| What the exercise asks |
Omit the images, then repeat the listing exactly.

| Data |
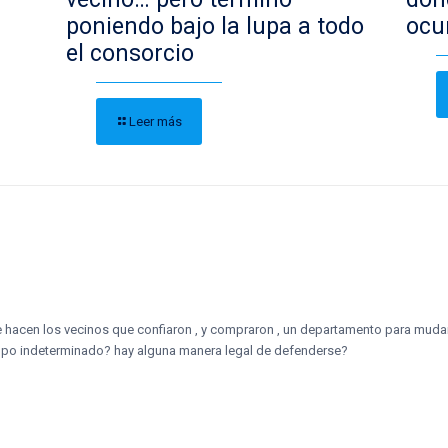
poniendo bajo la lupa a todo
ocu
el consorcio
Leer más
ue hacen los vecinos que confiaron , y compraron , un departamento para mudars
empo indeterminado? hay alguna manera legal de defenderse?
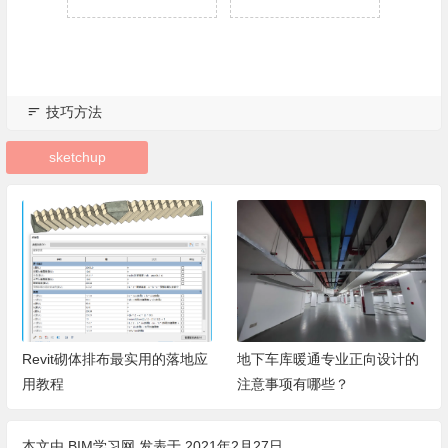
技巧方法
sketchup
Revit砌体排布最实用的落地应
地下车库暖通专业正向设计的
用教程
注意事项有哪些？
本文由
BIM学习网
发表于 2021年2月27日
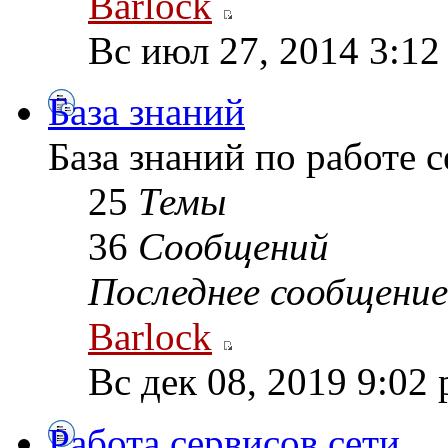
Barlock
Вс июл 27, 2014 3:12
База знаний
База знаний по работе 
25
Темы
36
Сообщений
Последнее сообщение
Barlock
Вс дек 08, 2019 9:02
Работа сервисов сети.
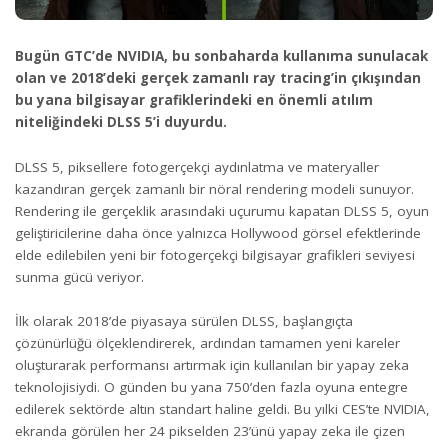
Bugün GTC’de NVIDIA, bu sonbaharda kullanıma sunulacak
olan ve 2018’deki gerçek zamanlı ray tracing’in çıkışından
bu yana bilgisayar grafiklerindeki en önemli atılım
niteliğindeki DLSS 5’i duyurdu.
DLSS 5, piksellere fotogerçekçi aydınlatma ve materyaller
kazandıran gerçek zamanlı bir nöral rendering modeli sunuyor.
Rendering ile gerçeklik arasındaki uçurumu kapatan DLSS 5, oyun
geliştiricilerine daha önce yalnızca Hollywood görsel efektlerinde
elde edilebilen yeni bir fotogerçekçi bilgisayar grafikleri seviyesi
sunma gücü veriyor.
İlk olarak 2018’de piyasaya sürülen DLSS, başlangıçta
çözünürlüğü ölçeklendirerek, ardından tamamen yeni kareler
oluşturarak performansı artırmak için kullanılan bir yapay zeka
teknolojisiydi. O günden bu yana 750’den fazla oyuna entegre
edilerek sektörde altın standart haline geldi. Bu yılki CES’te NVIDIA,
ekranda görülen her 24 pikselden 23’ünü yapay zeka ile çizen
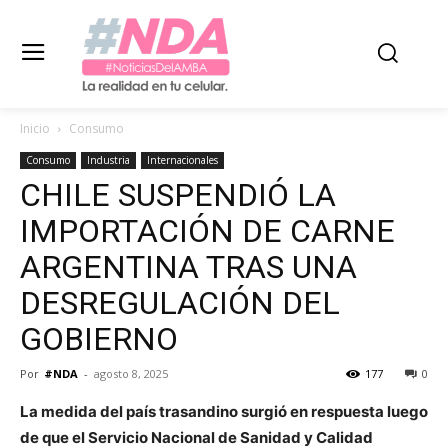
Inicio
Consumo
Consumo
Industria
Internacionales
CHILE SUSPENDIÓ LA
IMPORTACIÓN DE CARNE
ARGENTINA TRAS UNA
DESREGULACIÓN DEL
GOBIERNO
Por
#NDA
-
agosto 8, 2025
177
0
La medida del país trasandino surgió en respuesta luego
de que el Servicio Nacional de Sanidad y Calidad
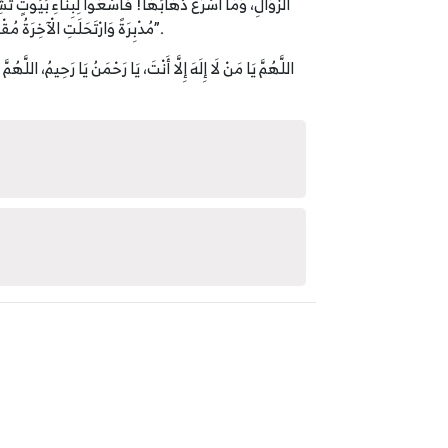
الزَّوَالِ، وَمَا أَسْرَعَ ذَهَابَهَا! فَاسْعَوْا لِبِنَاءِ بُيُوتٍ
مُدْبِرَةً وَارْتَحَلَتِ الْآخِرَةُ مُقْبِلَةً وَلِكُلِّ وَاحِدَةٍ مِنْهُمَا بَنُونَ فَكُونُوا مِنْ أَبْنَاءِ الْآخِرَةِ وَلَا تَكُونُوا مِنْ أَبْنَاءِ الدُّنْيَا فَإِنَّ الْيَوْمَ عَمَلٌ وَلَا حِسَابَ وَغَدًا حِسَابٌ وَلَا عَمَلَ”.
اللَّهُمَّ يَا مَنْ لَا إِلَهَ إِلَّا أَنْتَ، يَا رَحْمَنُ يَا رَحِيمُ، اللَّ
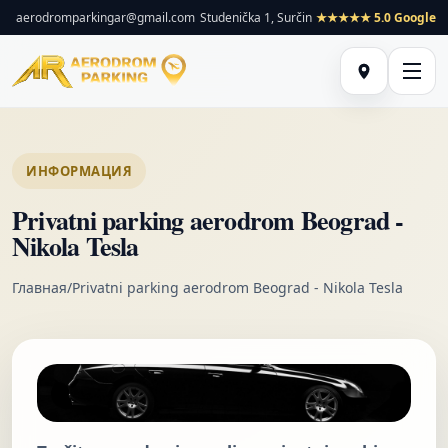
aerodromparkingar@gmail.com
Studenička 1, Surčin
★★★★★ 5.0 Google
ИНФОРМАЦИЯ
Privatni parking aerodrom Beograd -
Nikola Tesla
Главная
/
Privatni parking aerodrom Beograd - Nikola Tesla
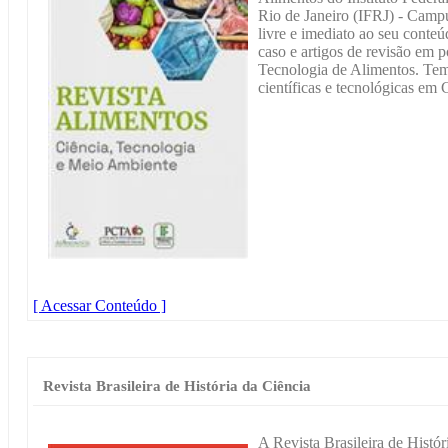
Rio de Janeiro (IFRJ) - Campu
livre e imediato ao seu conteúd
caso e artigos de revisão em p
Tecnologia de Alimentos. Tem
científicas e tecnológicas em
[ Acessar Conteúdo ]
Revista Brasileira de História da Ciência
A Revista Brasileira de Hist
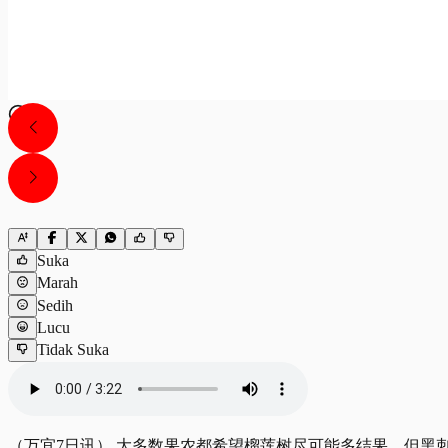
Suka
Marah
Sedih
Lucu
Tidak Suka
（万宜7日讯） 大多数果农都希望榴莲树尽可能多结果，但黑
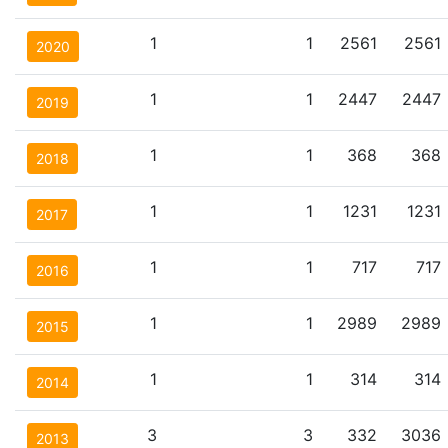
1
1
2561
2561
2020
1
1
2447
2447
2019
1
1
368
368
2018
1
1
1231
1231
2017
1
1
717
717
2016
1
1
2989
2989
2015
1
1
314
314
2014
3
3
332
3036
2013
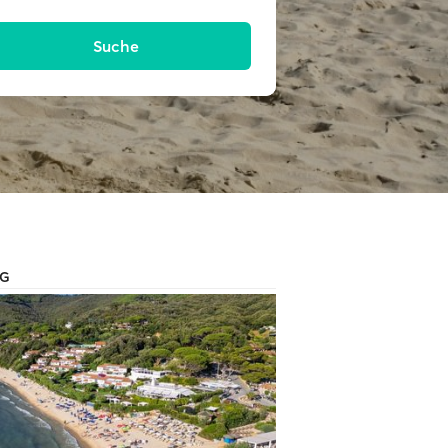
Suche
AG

| Final answer |
poniendo bajo la lupa a todo
ocu
el consorcio
Leer más
ue hacen los vecinos que confiaron , y compraron , un departamento para mudars
empo indeterminado? hay alguna manera legal de defenderse?
技巧方法
sketchup
Revit砌体排布最实用的落地应
地下车库暖通专业正向设计的
用教程
注意事项有哪些？
本文由
BIM学习网
发表于 2021年2月27日
Barlock
Вс июл 27, 2014 3:12
База знаний
База знаний по работе 
25
Темы
36
Сообщений
Последнее сообщение
Barlock
Вс дек 08, 2019 9:02
Работа сервисов сети.
Bugün GTC’de NVIDIA, bu sonbaharda kullanıma sunulacak
olan ve 2018’deki gerçek zamanlı ray tracing’in çıkışından
bu yana bilgisayar grafiklerindeki en önemli atılım
niteliğindeki DLSS 5’i duyurdu.
DLSS 5, piksellere fotogerçekçi aydınlatma ve materyaller
kazandıran gerçek zamanlı bir nöral rendering modeli sunuyor.
Rendering ile gerçeklik arasındaki uçurumu kapatan DLSS 5, oyun
geliştiricilerine daha önce yalnızca Hollywood görsel efektlerinde
elde edilebilen yeni bir fotogerçekçi bilgisayar grafikleri seviyesi
sunma gücü veriyor.
İlk olarak 2018’de piyasaya sürülen DLSS, başlangıçta
çözünürlüğü ölçeklendirerek, ardından tamamen yeni kareler
oluşturarak performansı artırmak için kullanılan bir yapay zeka
teknolojisiydi. O günden bu yana 750’den fazla oyuna entegre
edilerek sektörde altın standart haline geldi. Bu yılki CES’te NVIDIA,
ekranda görülen her 24 pikselden 23’ünü yapay zeka ile çizen
Inicio
Consumo
Consumo
Industria
Internacionales
CHILE SUSPENDIÓ LA
IMPORTACIÓN DE CARNE
ARGENTINA TRAS UNA
DESREGULACIÓN DEL
GOBIERNO
Por
#NDA
-
agosto 8, 2025
177
0
La medida del país trasandino surgió en respuesta luego
de que el Servicio Nacional de Sanidad y Calidad
الزَّوَالِ، وَمَا أَسْرَعَ ذَهَابَهَا! فَاسْعَوْا لِبِنَاءِ بُيُوتٍ
مُدْبِرَةً وَارْتَحَلَتِ الْآخِرَةُ مُقْبِلَةً وَلِكُلِّ وَاحِدَةٍ مِنْهُمَا بَنُونَ فَكُونُوا مِنْ أَبْنَاءِ الْآخِرَةِ وَلَا تَكُونُوا مِنْ أَبْنَاءِ الدُّنْيَا فَإِنَّ الْيَوْمَ عَمَلٌ وَلَا حِسَابَ وَغَدًا حِسَابٌ وَلَا عَمَلَ”.
اللَّهُمَّ يَا مَنْ لَا إِلَهَ إِلَّا أَنْتَ، يَا رَحْمَنُ يَا رَحِيمُ، اللَّ
aerodromparkingar@gmail.com
Studenička 1, Surčin
★★★★★ 5.0 Google
ИНФОРМАЦИЯ
Privatni parking aerodrom Beograd -
Nikola Tesla
Главная
/
Privatni parking aerodrom Beograd - Nikola Tesla
Rio de Janeiro (IFRJ) - Campu
livre e imediato ao seu conteúd
caso e artigos de revisão em p
Tecnologia de Alimentos. Tem
científicas e tecnológicas em
[ Acessar Conteúdo ]
Revista Brasileira de História da Ciência
A Revista Brasileira de Hist
Suka
Marah
Sedih
Lucu
Tidak Suka
（万宜7日讯） 大多数果农都希望榴莲树尽可能多结果，但黑
1
1
2561
2561
2020
1
1
2447
2447
2019
1
1
368
368
2018
1
1
1231
1231
2017
1
1
717
717
2016
1
1
2989
2989
2015
1
1
314
314
2014
3
3
332
3036
2013
Suche
AG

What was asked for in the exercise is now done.